## WORK TO COMPLETE
Rewrite the text of the data below with every instance of "Glasgow" replaced by "Edinburgh", leaving everything else unchanged, and omit the pictures from your answer.
***
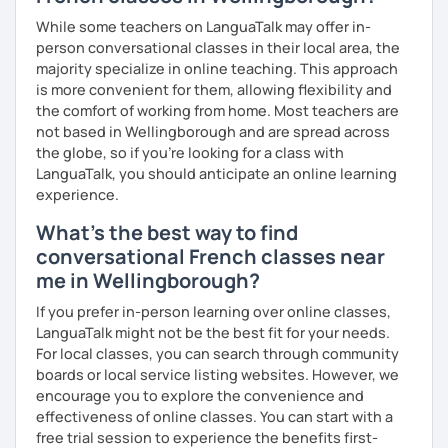
While some teachers on LanguaTalk may offer in-
person conversational classes in their local area, the
majority specialize in online teaching. This approach
is more convenient for them, allowing flexibility and
the comfort of working from home. Most teachers are
not based in Wellingborough and are spread across
the globe, so if you're looking for a class with
LanguaTalk, you should anticipate an online learning
experience.
What's the best way to find
conversational French classes near
me in Wellingborough?
If you prefer in-person learning over online classes,
LanguaTalk might not be the best fit for your needs.
For local classes, you can search through community
boards or local service listing websites. However, we
encourage you to explore the convenience and
effectiveness of online classes. You can start with a
free trial session to experience the benefits first-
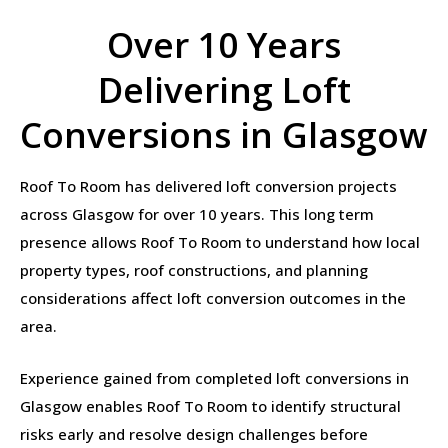
Over 10 Years
Delivering Loft
Conversions in Glasgow
Roof To Room has delivered loft conversion projects
across Glasgow for over 10 years. This long term
presence allows Roof To Room to understand how local
property types, roof constructions, and planning
considerations affect loft conversion outcomes in the
area.
Experience gained from completed loft conversions in
Glasgow enables Roof To Room to identify structural
risks early and resolve design challenges before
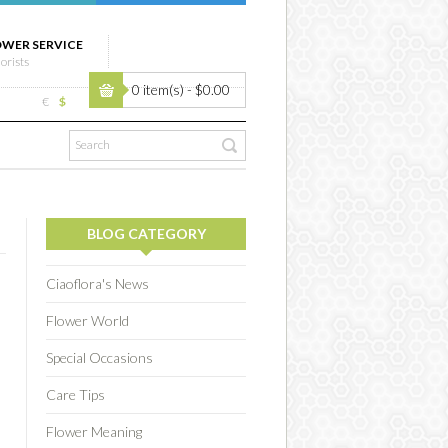
OWER SERVICE
lorists
0 item(s) - $0.00
€
$
BLOG CATEGORY
Ciaoflora's News
Flower World
Special Occasions
Care Tips
Flower Meaning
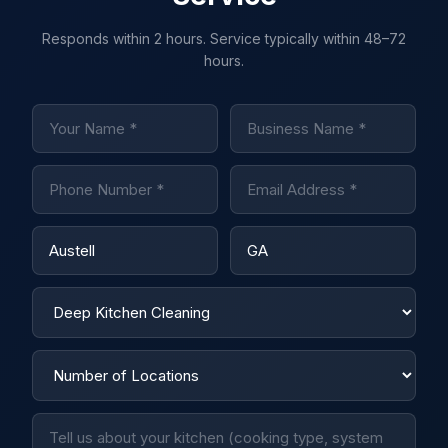
Responds within 2 hours. Service typically within 48–72
hours.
***
## SOLVED PROBLEM
While some teachers on LanguaTalk may offer in-
person conversational classes in their local area, the
majority specialize in online teaching. This approach
is more convenient for them, allowing flexibility and
the comfort of working from home. Most teachers are
not based in Wellingborough and are spread across
the globe, so if you're looking for a class with
LanguaTalk, you should anticipate an online learning
experience.
What's the best way to find
conversational French classes near
me in Wellingborough?
If you prefer in-person learning over online classes,
LanguaTalk might not be the best fit for your needs.
For local classes, you can search through community
boards or local service listing websites. However, we
encourage you to explore the convenience and
effectiveness of online classes. You can start with a
free trial session to experience the benefits first-
Over 10 Years
Delivering Loft
Conversions in Edinburgh
Roof To Room has delivered loft conversion projects
across Edinburgh for over 10 years. This long term
presence allows Roof To Room to understand how local
property types, roof constructions, and planning
considerations affect loft conversion outcomes in the
area.
Experience gained from completed loft conversions in
Edinburgh enables Roof To Room to identify structural
risks early and resolve design challenges before
OWER SERVICE
lorists
0 item(s) - $0.00
€
$
BLOG CATEGORY
Ciaoflora's News
Flower World
Special Occasions
Care Tips
Flower Meaning
Responds within 2 hours. Service typically within 48–72
hours.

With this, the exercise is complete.